Re: Boot failure on emev2/kzm9d (was: Re: [PATCH v2 11/11] mm/slab: lockless decision to grow cache)

From: Geert Uytterhoeven <geert@linux-m68k.org>
To: Paul McKenney <paulmck@linux.vnet.ibm.com>
Cc: Linux-Renesas <linux-renesas-soc@vger.kernel.org>,
	Andrew Morton <akpm@linux-foundation.org>,
	David Rientjes <rientjes@google.com>,
	"linux-kernel@vger.kernel.org" <linux-kernel@vger.kernel.org>,
	Pekka Enberg <penberg@kernel.org>, Linux MM <linux-mm@kvack.org>,
	Jesper Dangaard Brouer <brouer@redhat.com>,
	Joonsoo Kim <iamjoonsoo.kim@lge.com>,
	Christoph Lameter <cl@linux.com>,
	"linux-arm-kernel@lists.infradead.org" 
	<linux-arm-kernel@lists.infradead.org>
Subject: Re: Boot failure on emev2/kzm9d (was: Re: [PATCH v2 11/11] mm/slab: lockless decision to grow cache)
Date: Wed, 29 Jun 2016 19:52:06 +0200	[thread overview]
Message-ID: <CAMuHMdUfQ-gBqjZGvawf5zxgb-0UnWb+fzD-kcWU+kavwvadgQ@mail.gmail.com> (raw)
In-Reply-To: <20160629164415.GG4650@linux.vnet.ibm.com>

Hi Paul,

On Wed, Jun 29, 2016 at 6:44 PM, Paul E. McKenney
<paulmck@linux.vnet.ibm.com> wrote:
> On Wed, Jun 29, 2016 at 04:54:44PM +0200, Geert Uytterhoeven wrote:
>> On Thu, Jun 23, 2016 at 4:53 AM, Paul E. McKenney
>> <paulmck@linux.vnet.ibm.com> wrote:
>> > On Wed, Jun 22, 2016 at 07:47:42PM -0700, Paul E. McKenney wrote:
>
> [ . . . ]
>
>> > @@ -4720,11 +4720,18 @@ static void __init rcu_dump_rcu_node_tree(struct rcu_state *rsp)
>> >                         pr_info(" ");
>> >                         level = rnp->level;
>> >                 }
>> > -               pr_cont("%d:%d ^%d  ", rnp->grplo, rnp->grphi, rnp->grpnum);
>> > +               pr_cont("%d:%d/%#lx/%#lx ^%d  ", rnp->grplo, rnp->grphi,
>> > +                       rnp->qsmask,
>> > +                       rnp->qsmaskinit | rnp->qsmaskinitnext, rnp->grpnum);
>> >         }
>> >         pr_cont("\n");
>> >  }
>>
>> For me it always crashes during the 37th call of synchronize_sched() in
>> setup_kmem_cache_node(), which is the first call after secondary CPU bring up.
>> With your and my debug code, I get:
>>
>>   CPU: Testing write buffer coherency: ok
>>   CPU0: thread -1, cpu 0, socket 0, mpidr 80000000
>>   Setting up static identity map for 0x40100000 - 0x40100058
>>   cnt = 36, sync
>>   CPU1: thread -1, cpu 1, socket 0, mpidr 80000001
>>   Brought up 2 CPUs
>>   SMP: Total of 2 processors activated (2132.00 BogoMIPS).
>>   CPU: All CPU(s) started in SVC mode.
>>   rcu_node tree layout dump
>>    0:1/0x0/0x3 ^0
>
> Thank you for running this!
>
> OK, so RCU knows about both CPUs (the "0x3"), and the previous
> grace period has seen quiescent states from both of them (the "0x0").
> That would indicate that your synchronize_sched() showed up when RCU was
> idle, so it had to start a new grace period.  It also rules out failure
> modes where RCU thinks that there are more CPUs than really exist.
> (Don't laugh, such things have really happened.)
>
>>   devtmpfs: initialized
>>   VFP support v0.3: implementor 41 architecture 3 part 30 variant 9 rev 1
>>   clocksource: jiffies: mask: 0xffffffff max_cycles: 0xffffffff,
>> max_idle_ns: 19112604462750000 ns
>>
>> I hope it helps.

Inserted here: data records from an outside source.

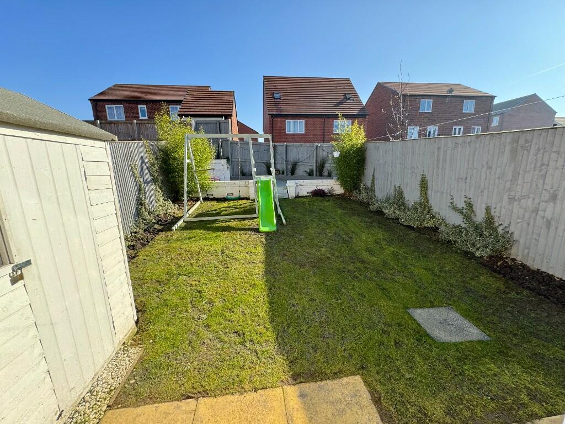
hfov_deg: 102.1
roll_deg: +0.8
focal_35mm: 14
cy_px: 212
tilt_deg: -11.2
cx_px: 282
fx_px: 229
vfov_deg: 85.7
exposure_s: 1/414
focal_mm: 2.22
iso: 40
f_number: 2.2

Thanks!
>
> I am going to guess that this was the first grace period since the second
> CPU came online.  When there only on CPU online, synchronize_sched()
> is a no-op.
>
> OK, this showed some things that aren't a problem.  What might the
> problem be?
>
> o       The grace-period kthread has not yet started.  It -should- start
>         at early_initcall() time, but who knows?  Adding code to print
>         out that kthread's task_struct address.
>
> o       The grace-period kthread might not be responding to wakeups.
>         Checking this requires that a grace period be in progress,
>         so please put a call_rcu_sched() just before the call to
>         rcu_dump_rcu_node_tree().  (Sample code below.)  Adding code
>         to my patch to print out more GP-kthread state as well.
>
> o       One of the CPUs might not be responding to RCU.  That -should-
>         result in an RCU CPU stall warning, so I will ignore this
>         possibility for the moment.
>
>         That said, do you have some way to determine whether scheduling
>         clock interrupts are really happening?  Without these interrupts,
>         no RCU CPU stall warnings.

I believe there are no clocksources yet. The jiffies clocksource is the first
clocksource found, and that happens after the first call to
synchronize_sched(), cfr. my dmesg snippet above.

In a working boot:
# cat /sys/bus/clocksource/devices/clocksource0/available_clocksource
e0180000.timer jiffies
# cat /sys/bus/clocksource/devices/clocksource0/current_clocksource
e0180000.timer

> OK, that should be enough for the next phase, please see the end for the
> patch.  This patch applies on top of my previous one.
>
> Could you please set this up as follows?
>
>         struct rcu_head rh;
>
>         rcu_dump_rcu_node_tree(&rcu_sched_state);  /* Initial state. */
>         call_rcu(&rh, do_nothing_cb);

I added an empty do_nothing_cb() for this:

    static void do_nothing_cb(struct rcu_head *rcu_head)
    {
    }

According to the debugging technique "comment everything out until it boots",
it now hangs in call_rcu().

>         schedule_timeout_uninterruptible(5 * HZ);  /* Or whatever delay. */
>         rcu_dump_rcu_node_tree(&rcu_sched_state);  /* GP state. */
>         synchronize_sched();  /* Probably hangs. */
>         rcu_barrier();  /* Drop RCU's references to rh before return. */

Thanks!

Gr{oetje,eeting}s,

                        Geert

--
Geert Uytterhoeven -- There's lots of Linux beyond ia32 -- geert@linux-m68k.org

In personal conversations with technical people, I call myself a hacker. But
when I'm talking to journalists I just say "programmer" or something like that.
                                -- Linus Torvalds